The satellite may virtually always remain over the same location on Earth at this height since the Earth’s rate of “fall” around it is about equal to that of its rotation.
Some satellites are best employed in equatorial orbits, while others are better suited to more polar orbits, which circle the Earth from pole to pole and encompass the north and south poles in their coverage zones.
The service life of satellites will be extended from the present 10-15 years to 20-30 years with further advancements in their propulsion and power systems.
Additionally, new technological advancements like inexpensive reusable launch vehicles are being developed.

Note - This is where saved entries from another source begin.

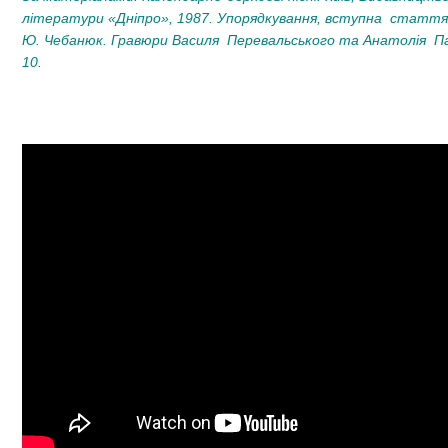
літератури «Дніпро», 1987. Упорядкування, вступна статт
Ю. Чебанюк. Гравюри Василя Перевальського та Анатолія Пав
10.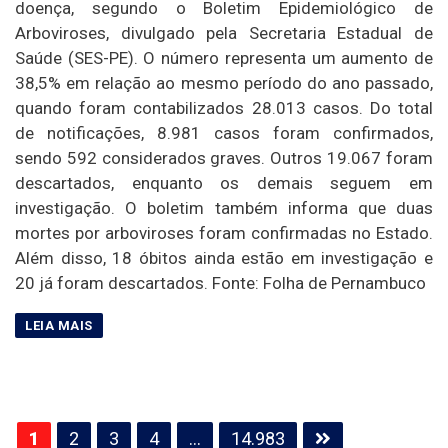
doença, segundo o Boletim Epidemiológico de
Arboviroses, divulgado pela Secretaria Estadual de
Saúde (SES-PE). O número representa um aumento de
38,5% em relação ao mesmo período do ano passado,
quando foram contabilizados 28.013 casos. Do total
de notificações, 8.981 casos foram confirmados,
sendo 592 considerados graves. Outros 19.067 foram
descartados, enquanto os demais seguem em
investigação. O boletim também informa que duas
mortes por arboviroses foram confirmadas no Estado.
Além disso, 18 óbitos ainda estão em investigação e
20 já foram descartados. Fonte: Folha de Pernambuco
Paginação
1
2
3
4
…
14.983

There is no shortage of new applications that will increase demand for satellite services in the years to come as increased video, audio, and data traffic necessitates higher quantities of bandwidth.
The long-term survival of the commercial satellite business well into the twenty-first century will be guaranteed by the need for increased bandwidth as well as the ongoing innovation and development of satellite technology.
Ground-based communications networks are the obvious substitute for satellite transmission. These could include terrestrial infrastructures like coaxial cable, fiber optics, and copper wire.
Microwave, radio waves, free-space optics (laser), and subsea communication technologies are available options.
Drone technology for the stratosphere has the potential to replace several satellite tasks. Drones powered by solar energy are being developed to fly to altitudes of at least 65,000 feet.
It is intended for these planes to remain in the air for up to a year and replace some of the monitoring and communication duties currently carried out by satellites.
While this is the future of artificial satellites, the natural satellites might remain while we might stumble upon more of these satellites.
Natural satellites can also be considered as bodies that circle stars like our Sun, such as planets, asteroids, and comets. In addition to the eight recognized planets in our solar system, there are many asteroids, comets, and minor planets that circle the Sun.
You may consider each of these as a natural satellite and it is only right to assume more of these exist out there and we simply haven’t got to get to know them.